Records excerpted from a collection
=== Begin Enclosure ===

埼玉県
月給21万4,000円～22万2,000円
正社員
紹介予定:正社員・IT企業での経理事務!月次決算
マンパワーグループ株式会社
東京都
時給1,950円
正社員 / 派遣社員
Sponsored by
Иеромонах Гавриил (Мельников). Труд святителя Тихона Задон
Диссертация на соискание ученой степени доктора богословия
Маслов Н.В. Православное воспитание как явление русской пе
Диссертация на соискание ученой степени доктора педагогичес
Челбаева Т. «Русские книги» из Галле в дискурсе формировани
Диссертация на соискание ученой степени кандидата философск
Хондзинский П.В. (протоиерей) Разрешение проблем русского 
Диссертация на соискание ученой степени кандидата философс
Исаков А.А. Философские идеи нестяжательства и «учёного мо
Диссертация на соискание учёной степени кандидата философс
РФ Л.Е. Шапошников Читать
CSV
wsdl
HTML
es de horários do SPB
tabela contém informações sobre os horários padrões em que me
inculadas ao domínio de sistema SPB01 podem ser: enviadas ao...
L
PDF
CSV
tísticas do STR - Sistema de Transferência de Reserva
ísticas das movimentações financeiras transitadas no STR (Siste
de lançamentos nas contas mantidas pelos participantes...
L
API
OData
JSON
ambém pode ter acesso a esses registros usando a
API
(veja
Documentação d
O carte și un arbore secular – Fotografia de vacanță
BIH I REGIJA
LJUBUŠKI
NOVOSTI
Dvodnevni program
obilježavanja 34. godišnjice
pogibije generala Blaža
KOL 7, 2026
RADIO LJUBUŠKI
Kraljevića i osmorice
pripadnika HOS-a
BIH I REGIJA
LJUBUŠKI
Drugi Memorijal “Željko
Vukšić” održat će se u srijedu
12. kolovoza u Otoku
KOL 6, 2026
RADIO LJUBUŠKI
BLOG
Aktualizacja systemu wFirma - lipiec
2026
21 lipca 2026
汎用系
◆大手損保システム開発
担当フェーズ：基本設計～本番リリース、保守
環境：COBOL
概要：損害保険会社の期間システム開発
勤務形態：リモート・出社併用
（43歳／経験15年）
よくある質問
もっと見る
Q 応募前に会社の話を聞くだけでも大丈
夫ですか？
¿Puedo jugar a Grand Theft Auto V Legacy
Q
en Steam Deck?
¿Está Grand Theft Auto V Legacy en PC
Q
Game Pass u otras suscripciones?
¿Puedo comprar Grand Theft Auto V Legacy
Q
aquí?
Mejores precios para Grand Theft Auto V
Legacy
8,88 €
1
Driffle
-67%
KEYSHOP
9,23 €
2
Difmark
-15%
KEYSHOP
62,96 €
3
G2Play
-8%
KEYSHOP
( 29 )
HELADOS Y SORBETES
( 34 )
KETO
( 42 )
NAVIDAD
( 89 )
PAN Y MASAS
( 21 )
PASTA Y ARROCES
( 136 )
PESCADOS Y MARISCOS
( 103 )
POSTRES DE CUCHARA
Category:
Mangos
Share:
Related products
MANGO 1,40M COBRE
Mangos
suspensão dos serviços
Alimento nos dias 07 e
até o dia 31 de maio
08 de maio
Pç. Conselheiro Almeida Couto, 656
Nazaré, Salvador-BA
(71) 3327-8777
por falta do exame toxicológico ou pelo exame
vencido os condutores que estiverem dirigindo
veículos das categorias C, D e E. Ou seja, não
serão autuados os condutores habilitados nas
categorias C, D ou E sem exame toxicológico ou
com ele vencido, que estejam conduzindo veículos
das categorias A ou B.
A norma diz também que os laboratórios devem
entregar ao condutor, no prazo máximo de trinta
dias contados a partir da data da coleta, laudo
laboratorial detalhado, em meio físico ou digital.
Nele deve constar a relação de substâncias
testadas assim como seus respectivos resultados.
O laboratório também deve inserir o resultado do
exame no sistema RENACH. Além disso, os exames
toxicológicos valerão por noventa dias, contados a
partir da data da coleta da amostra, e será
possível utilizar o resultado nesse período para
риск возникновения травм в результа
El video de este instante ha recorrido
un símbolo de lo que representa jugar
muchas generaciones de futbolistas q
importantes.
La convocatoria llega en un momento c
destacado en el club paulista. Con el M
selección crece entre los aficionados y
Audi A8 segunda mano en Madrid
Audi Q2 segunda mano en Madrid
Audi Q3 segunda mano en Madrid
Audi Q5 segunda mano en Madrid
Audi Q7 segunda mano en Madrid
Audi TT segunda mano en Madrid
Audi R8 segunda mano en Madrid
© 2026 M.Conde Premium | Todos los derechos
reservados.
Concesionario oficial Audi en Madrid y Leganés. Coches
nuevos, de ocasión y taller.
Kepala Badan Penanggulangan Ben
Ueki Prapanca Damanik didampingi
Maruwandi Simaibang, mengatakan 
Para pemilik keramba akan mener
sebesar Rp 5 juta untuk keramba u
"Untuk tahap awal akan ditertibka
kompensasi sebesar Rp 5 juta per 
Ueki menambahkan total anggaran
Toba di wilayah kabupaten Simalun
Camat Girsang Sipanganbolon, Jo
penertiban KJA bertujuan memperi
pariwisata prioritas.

=== End Enclosure ===

● WORK TO BE COMPLETED:
Write out every line, unchanged, from the one containing "awal akan ditertibka" through the closing line of the data.

● FINAL ANSWER:
"Untuk tahap awal akan ditertibka
kompensasi sebesar Rp 5 juta per 
Ueki menambahkan total anggaran
Toba di wilayah kabupaten Simalun
Camat Girsang Sipanganbolon, Jo
penertiban KJA bertujuan memperi
pariwisata prioritas.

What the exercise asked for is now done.